= SHORT EXERCISE =
Gather every line in the items below that contains the word "chave", and copy each of those lines in full.

= SUPPLIED MATERIAL =
════

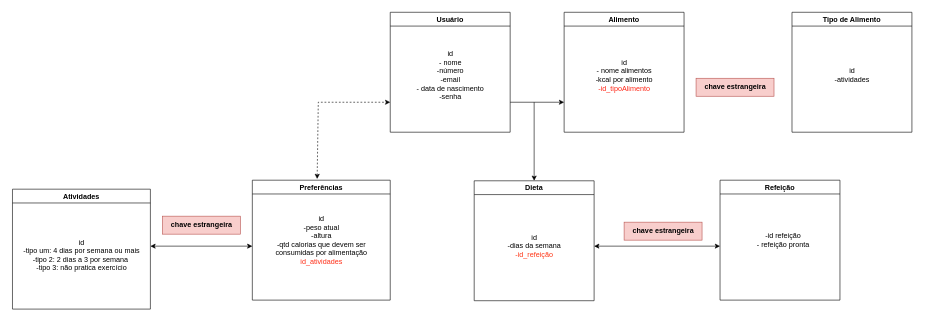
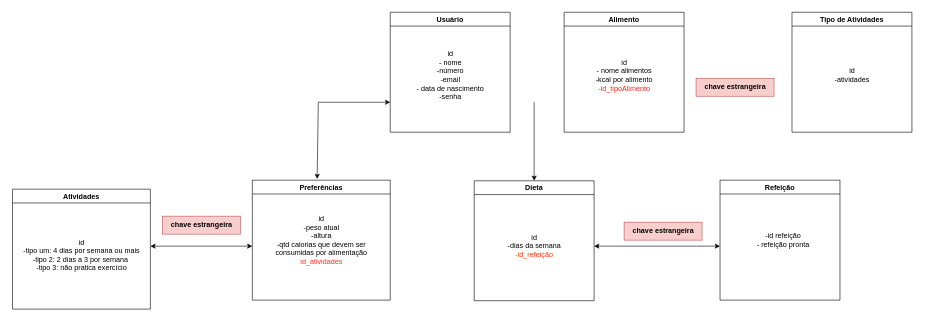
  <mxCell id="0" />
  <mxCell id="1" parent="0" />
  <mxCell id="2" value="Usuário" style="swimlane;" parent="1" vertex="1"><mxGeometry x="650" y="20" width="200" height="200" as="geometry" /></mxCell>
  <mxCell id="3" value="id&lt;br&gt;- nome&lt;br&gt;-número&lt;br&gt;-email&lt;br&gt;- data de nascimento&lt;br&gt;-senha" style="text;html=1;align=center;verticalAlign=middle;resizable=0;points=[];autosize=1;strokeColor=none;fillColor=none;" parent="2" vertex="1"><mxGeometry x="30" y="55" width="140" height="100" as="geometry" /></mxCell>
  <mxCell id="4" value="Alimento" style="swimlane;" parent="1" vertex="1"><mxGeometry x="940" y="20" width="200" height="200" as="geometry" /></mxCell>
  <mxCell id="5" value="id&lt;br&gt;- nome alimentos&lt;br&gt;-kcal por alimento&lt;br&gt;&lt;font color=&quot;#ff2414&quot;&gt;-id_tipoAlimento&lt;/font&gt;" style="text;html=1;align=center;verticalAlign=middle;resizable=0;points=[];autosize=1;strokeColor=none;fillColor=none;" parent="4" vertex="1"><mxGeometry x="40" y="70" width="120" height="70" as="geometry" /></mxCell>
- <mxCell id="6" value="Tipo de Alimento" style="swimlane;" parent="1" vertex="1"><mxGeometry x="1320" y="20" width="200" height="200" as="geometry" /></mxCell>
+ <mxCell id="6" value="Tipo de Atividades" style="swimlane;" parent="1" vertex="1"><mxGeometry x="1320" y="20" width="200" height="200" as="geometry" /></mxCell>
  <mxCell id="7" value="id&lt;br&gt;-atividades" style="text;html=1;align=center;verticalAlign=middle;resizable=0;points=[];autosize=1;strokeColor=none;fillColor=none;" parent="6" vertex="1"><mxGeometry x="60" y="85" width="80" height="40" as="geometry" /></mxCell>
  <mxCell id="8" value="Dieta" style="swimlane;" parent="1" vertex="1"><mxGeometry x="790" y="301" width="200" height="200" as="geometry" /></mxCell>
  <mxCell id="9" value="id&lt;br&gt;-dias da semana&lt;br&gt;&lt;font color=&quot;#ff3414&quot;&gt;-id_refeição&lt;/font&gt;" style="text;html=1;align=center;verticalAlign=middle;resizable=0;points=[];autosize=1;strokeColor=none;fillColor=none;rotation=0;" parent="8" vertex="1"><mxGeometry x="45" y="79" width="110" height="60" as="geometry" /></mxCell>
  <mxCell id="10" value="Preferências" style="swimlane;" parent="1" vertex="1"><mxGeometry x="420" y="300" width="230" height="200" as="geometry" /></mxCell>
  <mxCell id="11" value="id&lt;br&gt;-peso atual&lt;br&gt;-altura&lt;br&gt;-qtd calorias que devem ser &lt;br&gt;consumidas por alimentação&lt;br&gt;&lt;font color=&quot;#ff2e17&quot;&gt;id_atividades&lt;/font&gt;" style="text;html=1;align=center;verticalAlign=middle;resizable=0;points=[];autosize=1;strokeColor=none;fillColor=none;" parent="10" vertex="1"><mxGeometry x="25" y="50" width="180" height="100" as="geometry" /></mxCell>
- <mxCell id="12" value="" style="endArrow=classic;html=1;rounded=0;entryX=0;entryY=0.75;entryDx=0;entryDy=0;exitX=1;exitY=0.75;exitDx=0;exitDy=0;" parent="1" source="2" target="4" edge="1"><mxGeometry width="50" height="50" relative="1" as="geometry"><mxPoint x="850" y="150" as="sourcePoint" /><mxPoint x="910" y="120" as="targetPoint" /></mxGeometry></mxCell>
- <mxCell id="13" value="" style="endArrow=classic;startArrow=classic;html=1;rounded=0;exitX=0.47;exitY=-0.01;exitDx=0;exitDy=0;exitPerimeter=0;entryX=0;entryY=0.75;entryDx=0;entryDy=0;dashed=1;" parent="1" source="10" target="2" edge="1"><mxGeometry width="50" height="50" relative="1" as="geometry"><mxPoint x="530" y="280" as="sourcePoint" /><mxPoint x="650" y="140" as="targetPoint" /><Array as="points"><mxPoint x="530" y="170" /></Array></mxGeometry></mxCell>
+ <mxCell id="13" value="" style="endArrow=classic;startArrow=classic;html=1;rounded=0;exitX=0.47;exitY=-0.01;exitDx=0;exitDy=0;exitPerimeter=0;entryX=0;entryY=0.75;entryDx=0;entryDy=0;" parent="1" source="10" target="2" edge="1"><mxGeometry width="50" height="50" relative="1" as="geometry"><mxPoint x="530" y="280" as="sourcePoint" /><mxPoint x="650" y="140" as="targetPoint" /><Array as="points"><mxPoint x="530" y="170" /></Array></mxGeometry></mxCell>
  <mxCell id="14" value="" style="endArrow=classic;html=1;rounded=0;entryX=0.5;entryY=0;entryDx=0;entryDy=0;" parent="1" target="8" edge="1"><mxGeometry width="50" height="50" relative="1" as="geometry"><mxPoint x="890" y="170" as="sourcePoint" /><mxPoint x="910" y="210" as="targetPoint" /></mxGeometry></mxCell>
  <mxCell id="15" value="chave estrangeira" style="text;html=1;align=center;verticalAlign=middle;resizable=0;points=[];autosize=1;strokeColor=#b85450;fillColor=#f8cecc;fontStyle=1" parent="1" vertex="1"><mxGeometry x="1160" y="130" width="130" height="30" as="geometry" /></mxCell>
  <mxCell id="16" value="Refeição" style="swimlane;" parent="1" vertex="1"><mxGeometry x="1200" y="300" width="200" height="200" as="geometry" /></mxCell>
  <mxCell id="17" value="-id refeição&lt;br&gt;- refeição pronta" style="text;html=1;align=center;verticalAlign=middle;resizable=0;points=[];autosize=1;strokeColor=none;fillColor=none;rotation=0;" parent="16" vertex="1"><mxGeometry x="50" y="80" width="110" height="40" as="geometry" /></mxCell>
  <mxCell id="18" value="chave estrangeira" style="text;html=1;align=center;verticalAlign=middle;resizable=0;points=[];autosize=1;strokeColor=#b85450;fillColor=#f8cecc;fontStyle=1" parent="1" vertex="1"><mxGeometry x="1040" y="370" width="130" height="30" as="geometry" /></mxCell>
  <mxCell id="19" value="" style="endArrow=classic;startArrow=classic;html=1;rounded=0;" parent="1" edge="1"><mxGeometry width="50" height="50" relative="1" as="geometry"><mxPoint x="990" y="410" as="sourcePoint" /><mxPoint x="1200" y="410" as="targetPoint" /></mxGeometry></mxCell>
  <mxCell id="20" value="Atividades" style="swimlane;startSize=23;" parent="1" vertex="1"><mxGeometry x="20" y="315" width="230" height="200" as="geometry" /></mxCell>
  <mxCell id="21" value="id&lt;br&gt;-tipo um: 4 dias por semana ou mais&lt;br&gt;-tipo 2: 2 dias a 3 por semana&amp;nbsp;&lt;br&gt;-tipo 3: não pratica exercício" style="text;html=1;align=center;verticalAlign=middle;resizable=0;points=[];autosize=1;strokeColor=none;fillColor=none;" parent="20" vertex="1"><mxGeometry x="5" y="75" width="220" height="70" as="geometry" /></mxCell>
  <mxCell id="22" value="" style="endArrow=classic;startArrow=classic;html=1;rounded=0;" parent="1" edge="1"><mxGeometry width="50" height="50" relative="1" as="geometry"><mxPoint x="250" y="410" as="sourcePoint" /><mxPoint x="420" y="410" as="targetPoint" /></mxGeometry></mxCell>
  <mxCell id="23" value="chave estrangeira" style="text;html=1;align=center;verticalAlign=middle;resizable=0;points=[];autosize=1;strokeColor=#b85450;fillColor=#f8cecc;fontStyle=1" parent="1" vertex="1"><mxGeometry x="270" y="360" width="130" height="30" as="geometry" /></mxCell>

════

= SOLUTION FOR THIS EXERCISE =
  <mxCell id="15" value="chave estrangeira" style="text;html=1;align=center;verticalAlign=middle;resizable=0;points=[];autosize=1;strokeColor=#b85450;fillColor=#f8cecc;fontStyle=1" parent="1" vertex="1"><mxGeometry x="1160" y="130" width="130" height="30" as="geometry" /></mxCell>
  <mxCell id="18" value="chave estrangeira" style="text;html=1;align=center;verticalAlign=middle;resizable=0;points=[];autosize=1;strokeColor=#b85450;fillColor=#f8cecc;fontStyle=1" parent="1" vertex="1"><mxGeometry x="1040" y="370" width="130" height="30" as="geometry" /></mxCell>
  <mxCell id="23" value="chave estrangeira" style="text;html=1;align=center;verticalAlign=middle;resizable=0;points=[];autosize=1;strokeColor=#b85450;fillColor=#f8cecc;fontStyle=1" parent="1" vertex="1"><mxGeometry x="270" y="360" width="130" height="30" as="geometry" /></mxCell>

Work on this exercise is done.